Hormonal effects of soy in premenopausal women and men.
J Nutr. 2002
Thus, studies in women have mostly been consistent with beneficial effects, although the magnitude of the effects is quite small and of uncertain significance. Only three intervention studies reported hormonal effects of soy isoflavones in men. These recent studies in men consuming soy foods or supplements containing 40--70 mg/d of soy isoflavones showed few effects on plasma hormones or semen quality. This data does not support concerns about effects on reproductive hormones and semen quality.
Soybean isoflavone exposure does not have feminizing effects on men: a critical examination of the clinical evidence.
Fertil Steril. 2010
The intervention data indicate that isoflavones do not exert feminizing effects on men at intake levels equal to and even considerably higher than are typical for Asian males.
Soy and Thyroid
The one area where soy has been shown to have a negative effect is on the thyroid gland, specifically blocking the uptake of the synthetic thyroid hormone Synthroid.

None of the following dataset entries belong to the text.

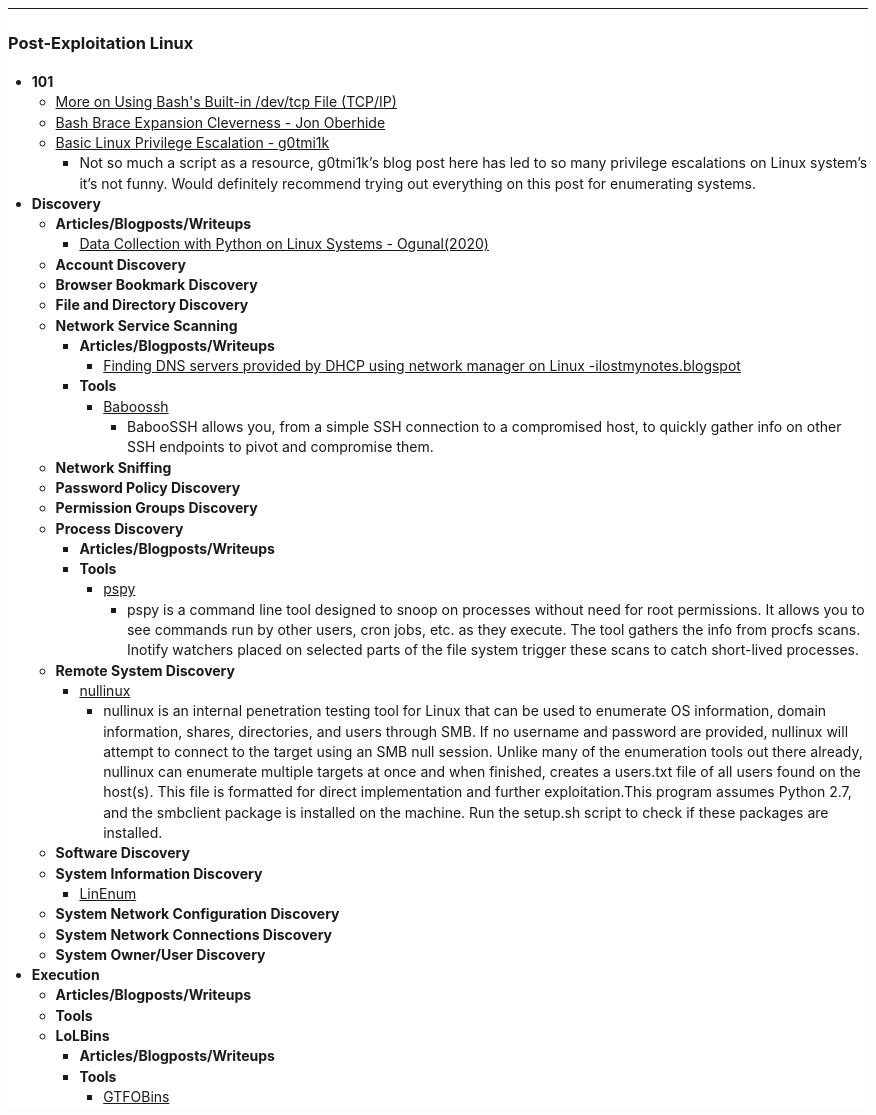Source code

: 
--------------------------------------------------------------------------------------------------------------------------------------------------------
### <a name="linpost">Post-Exploitation Linux</a>
* **101**
	* [More on Using Bash's Built-in /dev/tcp File (TCP/IP)](http://www.linuxjournal.com/content/more-using-bashs-built-devtcp-file-tcpip)
	* [Bash Brace Expansion Cleverness - Jon Oberhide](https://jon.oberheide.org/blog/2008/09/04/bash-brace-expansion-cleverness/)
	* [Basic Linux Privilege Escalation - g0tmi1k](http://blog.g0tmi1k.com/2011/08/basic-linux-privilege-escalation/)
		* Not so much a script as a resource, g0tmi1k’s blog post here has led to so many privilege escalations on Linux system’s it’s not funny. Would definitely recommend trying out everything on this post for enumerating systems.
* **Discovery**<a name="lindisco"></a>
	* **Articles/Blogposts/Writeups**
		* [Data Collection with Python on Linux Systems - Ogunal(2020)](https://en.ogunal.com/data-collection-with-python-on-linux-system/)
	* **Account Discovery**
	* **Browser Bookmark Discovery**
	* **File and Directory Discovery**
	* **Network Service Scanning**
		* **Articles/Blogposts/Writeups**
			* [Finding DNS servers provided by DHCP using network manager on Linux -ilostmynotes.blogspot ](https://ilostmynotes.blogspot.com/2019/03/finding-dns-servers-provided-by-dhcp.html)
		* **Tools**
			* [Baboossh](https://github.com/cybiere/baboossh)
				* BabooSSH allows you, from a simple SSH connection to a compromised host, to quickly gather info on other SSH endpoints to pivot and compromise them.
	* **Network Sniffing**
	* **Password Policy Discovery**
	* **Permission Groups Discovery**
	* **Process Discovery**
		* **Articles/Blogposts/Writeups**
		* **Tools**		
			* [pspy](https://github.com/DominicBreuker/pspy)
				* pspy is a command line tool designed to snoop on processes without need for root permissions. It allows you to see commands run by other users, cron jobs, etc. as they execute.  The tool gathers the info from procfs scans. Inotify watchers placed on selected parts of the file system trigger these scans to catch short-lived processes.
	* **Remote System Discovery**
		* [nullinux](https://github.com/m8r0wn/nullinux)
			* nullinux is an internal penetration testing tool for Linux that can be used to enumerate OS information, domain information, shares, directories, and users through SMB. If no username and password are provided, nullinux will attempt to connect to the target using an SMB null session. Unlike many of the enumeration tools out there already, nullinux can enumerate multiple targets at once and when finished, creates a users.txt file of all users found on the host(s). This file is formatted for direct implementation and further exploitation.This program assumes Python 2.7, and the smbclient package is installed on the machine. Run the setup.sh script to check if these packages are installed.
	* **Software Discovery**
	* **System Information Discovery**
		* [LinEnum](https://github.com/rebootuser/LinEnum)
	* **System Network Configuration Discovery**
 	* **System Network Connections Discovery**
 	* **System Owner/User Discovery**
* **Execution**<a name="linexec"></a>
	* **Articles/Blogposts/Writeups**
	* **Tools**
	* **LoLBins**
		* **Articles/Blogposts/Writeups**
		* **Tools**
			* [GTFOBins](https://gtfobins.github.io/#)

If you do not have a thyroid condition and are not taking Synthroid then soy should not negatively affect your thyroid.
After extensively searching through the scientific literature on soy we have come to the conclusion that the benefits outweigh the harms of soy and we will continue to use organic, non-GM soy as a treatment in our clinic. Any belief that soy is harmful may be based solely on theory, personal opinion, or case studies. The studies that did show little or no effect of soy were using only isoflavone isolates and not the whole bean. The research performed on soy showing positive effects is overwhelming, but as with any treatment the form and dose are critical. We always recommend consulting with your health care professional before starting any soy or supplementation routine.